Un breve relato que te va a sumergir en un mundo de sensaciones únicas. By Carlos Peinado.
Los pies le dolían… pero no tanto como la cabeza. Tiró la botella para que hiciera compañía a otros desperdicios y comenzó a cruzar el puente. Lo llamaban romano, pero ese puente tenía de romano lo que él de millonario. No se topó con nadie, pese a que no era demasiado tarde. Eso acentuó la sensación de soledad e hizo más firme su propósito.
Al llegar más o menos a la mitad del puente, se paró y pasó las piernas por encima de la valla: miraba hacia abajo, a la turbia agua del río que le había visto nacer. “¿De verdad a nadie le importaría si muriese? Miró hacia un lado, pero no vio nada, únicamente, a lo lejos, la antigua hidroeléctrica llena de pintadas. Después dirigió su mirada hacia el norte, esperando que hubiera alguien: un desconocido, un runner, quién fuese. Tal vez entonces no saltaría, aunque sólo fuese por evitarle el trauma a esa persona.
Pero tampoco había nadie, sólo la Ronda del Canillo y algunas luces que la atravesaban a toda velocidad. Intentó encontrar en su mente algo por lo que seguir adelante: trabajo no tenía, tampoco mujer ni hijos… la casa de su madre se la quitaban mañana. Para colmo apenas le quedaba batería en el móvil. Así que decidió que Talavera siguiera su curso sin él: que perdiese más población (él contribuiría esta noche a ello), y con eso peso político hasta convertirse cada vez en una ciudad más pequeña, en la que no quedasen ni ceramistas ni bares.
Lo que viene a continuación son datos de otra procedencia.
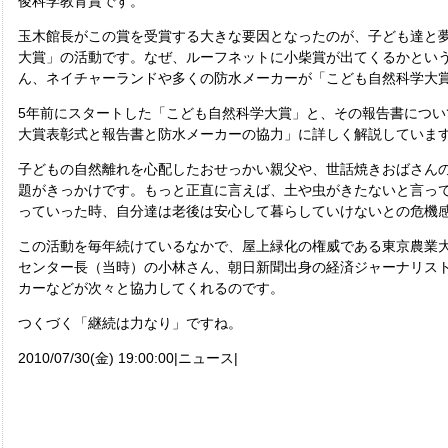
俊科学教育賞です。
玉木館長がこの賞を受賞する大きな要因となったのが、子ども達と
大賞」の活動です。なぜ、ルーフネットに小柴賞が出てくるかとい
ん、ネイチャーランドや多くの防水メーカーが「こども自然科学大
5年前にスタートした「こども自然科学大賞」と、その報告書につい
大賞表彰式と報告書と防水メーカーの協力」に詳しく解説していま
子どもの自然離れを心配したおせっかい親父や、世話焼きおばさん
題がきっかけです。もっと正直に言えば、土や虫がきたないと言っ
っていった時、自分達は老後は安心して暮らしていけないとの危機
この活動を毎年続けているなかで、屋上緑化の権威である東京農業
センター長（当時）の小林さん、朝日新聞出身の経済ジャーナリス
カーなどが次々と協力してくれるのです。
つくづく「継続は力なり」ですね。
2010/07/30(金) 19:00:00|ニュース|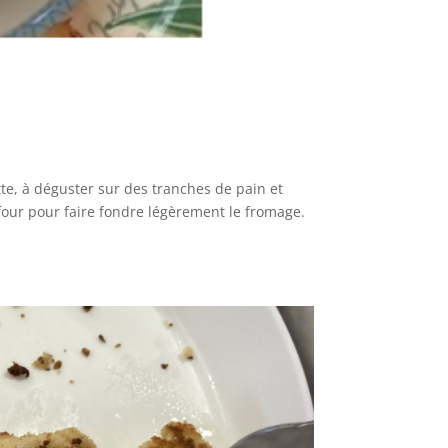
tte, à déguster sur des tranches de pain et
 four pour faire fondre légèrement le fromage.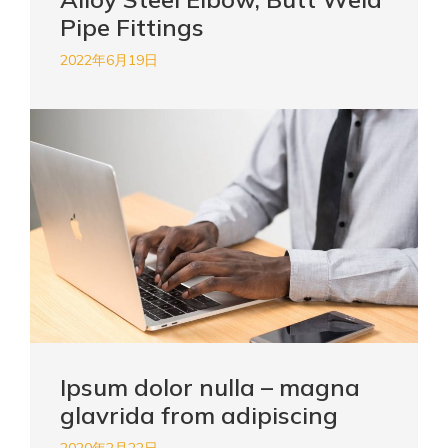
Pipe Fittings
2022年6月19日
Ipsum dolor nulla – magna
glavrida from adipiscing
2020年2月22日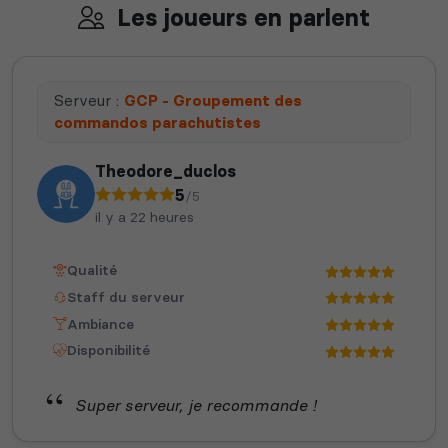
Les joueurs en parlent
Serveur :
GCP - Groupement des
commandos parachutistes
Theodore_duclos
5
/5
il y a 22 heures
Qualité
Staff du serveur
Ambiance
Disponibilité
Super serveur, je recommande !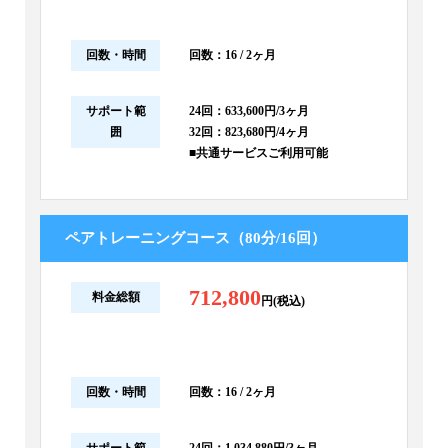
回数・時間
回数：16 / 2ヶ月
サポート範
24回：633,600円/3ヶ月
囲
32回：823,680円/4ヶ月
■共通サービスご利用可能
ペアトレーニングコース（80分/16回）
712,800
料金総額
円(税込)
回数・時間
回数：16 / 2ヶ月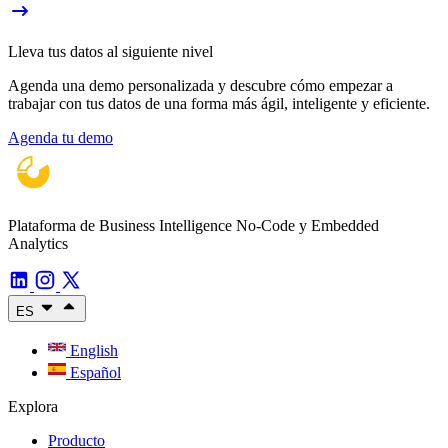
Lleva tus datos al siguiente nivel
Agenda una demo personalizada y descubre cómo empezar a
trabajar con tus datos de una forma más ágil, inteligente y eficiente.
Agenda tu demo
Plataforma de Business Intelligence No-Code y Embedded
Analytics
ES
English
Español
Explora
Producto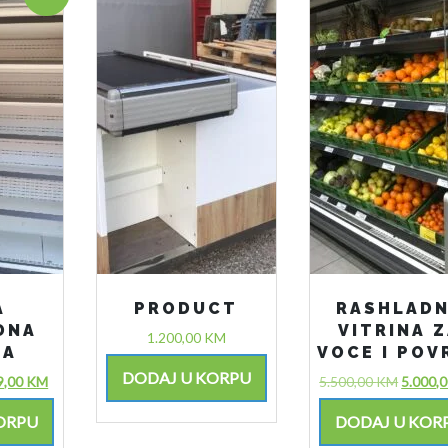
A
PRODUCT
RASHLAD
DNA
VITRINA 
1.200,00
KM
NA
VOCE I POV
DODAJ U KORPU
9,00
KM
5.500,00
KM
5.000,
ORPU
DODAJ U KOR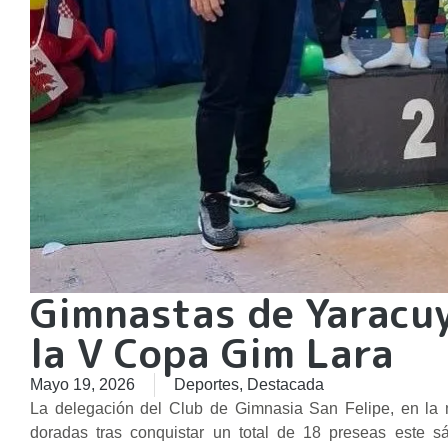
Gimnastas de Yaracuy
la V Copa Gim Lara
Mayo 19, 2026
Deportes
,
Destacada
La delegación del Club de Gimnasia San Felipe, en la m
doradas tras conquistar un total de 18 preseas este 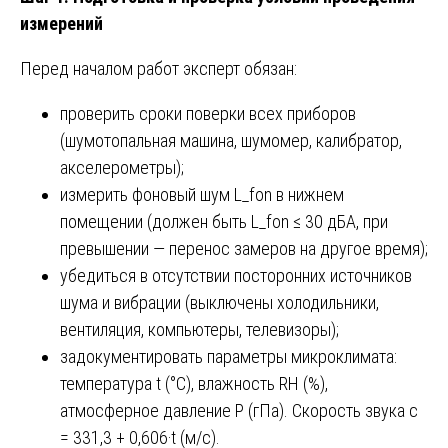
измерений
Перед началом работ эксперт обязан:
проверить сроки поверки всех приборов
(шумотопальная машина, шумомер, калибратор,
акселерометры);
измерить фоновый шум L_fon в нижнем
помещении (должен быть L_fon ≤ 30 дБА, при
превышении — перенос замеров на другое время);
убедиться в отсутствии посторонних источников
шума и вибрации (выключены холодильники,
вентиляция, компьютеры, телевизоры);
задокументировать параметры микроклимата:
температура t (°C), влажность RH (%),
атмосферное давление P (гПа). Скорость звука c
= 331,3 + 0,606·t (м/с).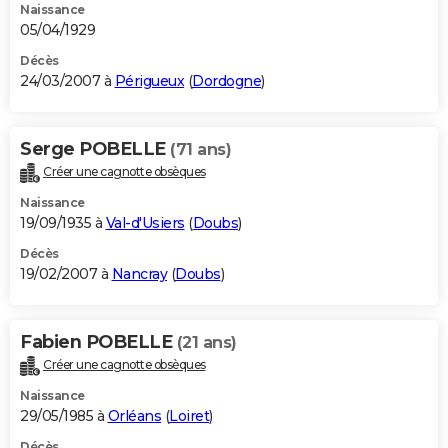
Naissance
05/04/1929
Décès
24/03/2007 à
Périgueux
(
Dordogne
)
Serge POBELLE
(71 ans)
Créer une cagnotte obsèques
Naissance
19/09/1935 à
Val-d'Usiers
(
Doubs
)
Décès
19/02/2007 à
Nancray
(
Doubs
)
Fabien POBELLE
(21 ans)
Créer une cagnotte obsèques
Naissance
29/05/1985 à
Orléans
(
Loiret
)
Décès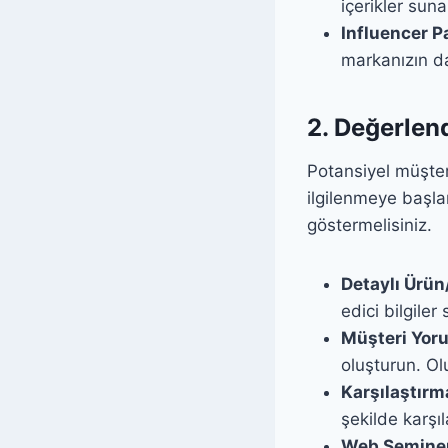
içerikler suna
Influencer P
markanızın da
2. Değerlen
Potansiyel müşter
ilgilenmeye başla
göstermelisiniz.
Detaylı Ürün
edici bilgiler
Müşteri Yoru
oluşturun. Ol
Karşılaştırma
şekilde karşıl
Web Seminerl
Estaba decidido a acabar con todo. Como no pudo saltar se dejó caer a plomo. Su último pensamiento fue para el padre al que apenas conoció, y le agradeció irónico que no hubiera sacado tiempo para enseñarle a nadar. Abrió los brazos y esperó el húmedo abrazo de su río Tajo. La caída fue breve y el golpe monumental.
El impacto casi le había partido el cuello, pero el fango había amortiguado en parte el choque, por lo que no perdió el sentido y, en lugar de ahogarse, se levantó hecho un guiñapo con barro y sangre por encima, además de toda la basura que se había quedado anclada en ese lecho de mosquitos y ahora era parte de la costra que le rodeaba.
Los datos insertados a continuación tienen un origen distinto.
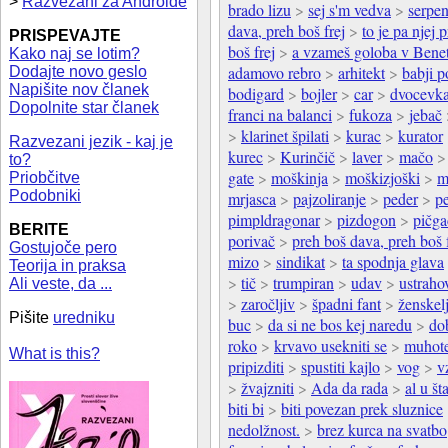
>
Razvezani za Androide
brado lizu
>
sej s'm vedva
>
serpen
dava, preh boš frej
>
to je pa njej 
PRISPEVAJTE
boš frej
>
a vzameš goloba v Bene
Kako naj se lotim?
adamovo rebro
>
arhitekt
>
babji 
Dodajte novo geslo
Napišite nov članek
bodigard
>
bojler
>
car
>
dvocevk
Dopolnite star članek
franci na balanci
>
fukoza
>
jebač
>
klarinet špilati
>
kurac
>
kurator
Razvezani jezik - kaj je
kurec
>
Kurinčič
>
laver
>
mačo
to?
gate
>
moškinja
>
moškizjoški
>
m
Priobčitve
Podobniki
mrjasca
>
pajzoliranje
>
peder
>
p
pimpldragonar
>
pizdogon
>
pičga
BERITE
porivač
>
preh boš dava, preh boš 
Gostujoče pero
mizo
>
sindikat
>
ta spodnja glava
Teorija in praksa
>
tič
>
trumpiran
>
udav
>
ustraho
Ali veste, da ...
>
zaročljiv
>
špadni fant
>
ženskel
Pišite
uredniku
buc
>
da si ne bos kej naredu
>
dob
roko
>
krvavo usekniti se
>
muhot
What is this?
pripizditi
>
spustiti kajlo
>
vog
>
v
>
žvajzniti
>
Ada da rada
>
al u št
biti bi
>
biti povezan prek sluznice
nedolžnost.
>
brez kurca na svatbo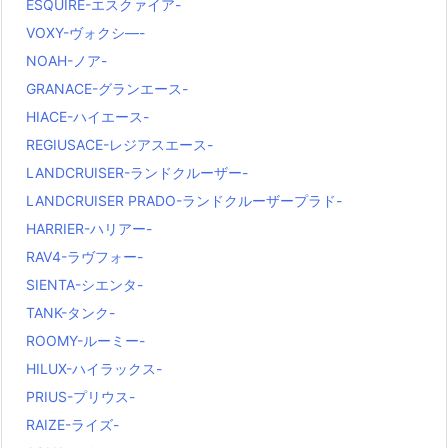
ESQUIRE-エスクァイア-
VOXY-ヴォクシ―-
NOAH-ノア-
GRANACE-グランエース-
HIACE-ハイエース-
REGIUSACE-レジアスエース-
LANDCRUISER-ランドクルーザー-
LANDCRUISER PRADO-ランドクルーザープラド-
HARRIER-ハリアー-
RAV4-ラヴフォー-
SIENTA-シエンタ-
TANK-タンク-
ROOMY-ルーミー-
HILUX-ハイラックス-
PRIUS-プリウス-
RAIZE-ライズ-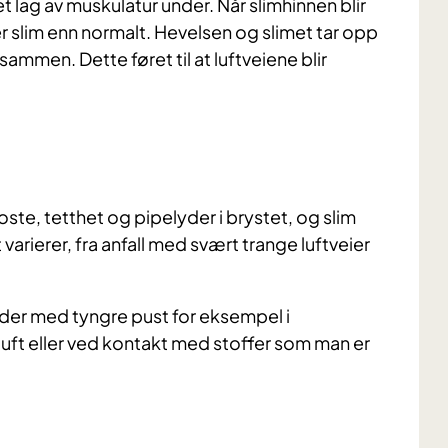
 lag av muskulatur under. Når slimhinnen blir
 slim enn normalt. Hevelsen og slimet tar opp
ammen. Dette føret til at luftveiene blir
ste, tetthet og pipelyder i brystet, og slim
arierer, fra anfall med svært trange luftveier
oder med tyngre pust for eksempel i
 luft eller ved kontakt med stoffer som man er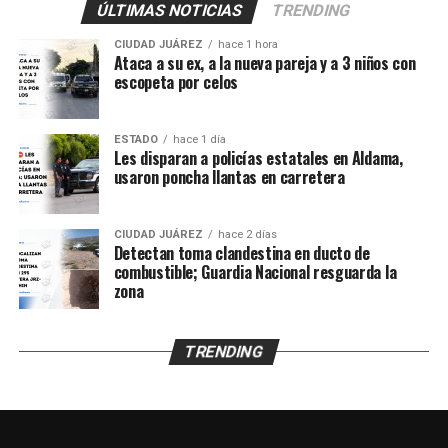
también vea la ciudadanía
ÚLTIMAS NOTICIAS
TRENDING
que se meten a las casas
CIUDAD JUÁREZ
hace 1 hora
de gente normal y luego
Ataca a su ex, a la nueva pareja y a 3 niños con
escopeta por celos
los malandros, a gusto”.
ESTADO
hace 1 día
Les disparan a policías estatales en Aldama,
De acuerdo con los primeros reportes, elementos del
usaron poncha llantas en carretera
Grupo Antisecuestro de la Fiscalía General del
Estado
habrían sido presuntamente atacados a balazos
mientras realizaban labores de investigación en un
CIUDAD JUÁREZ
hace 2 días
Detectan toma clandestina en ducto de
domicilio ubicado en el cruce de
Francisco González
combustible; Guardia Nacional resguarda la
Bocanegra y Pradera de Villa Ahumada
, en el
zona
fraccionamiento Praderas de Henequén.
Sin embargo, el testimonio sostiene una versión distinta
TRENDING
de los hechos y niega que se haya registrado un
enfrentamiento en el lugar.
Hasta el momento, la
Fiscalía General del Estado
no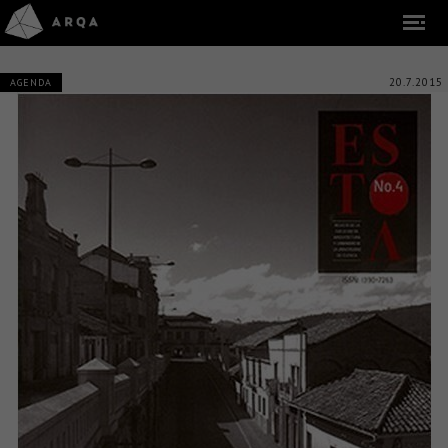
20.7.2015
AGENDA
Se levantó con esfuerzo y se dio cuenta de que el agua le llegaba apenas a la cadera… ¡Le habían tomado el pelo! Se arrastró hacia la orilla, con un fuerte dolor de huesos, las gafas rotas colgándole de una oreja y una mirada de odio en sus ojos marrones. Así que algún malnacido les había robado el agua del Tajo para que los talaveranos no pudieran ni suicidarse como Dios manda, ¡eso sí que no! Lograría que volviesen a traer el caudal a su río: tal vez le hubieran arrebatado la oportunidad de poder matarse, pero al mismo tiempo le habían regalado un objetivo en la vida.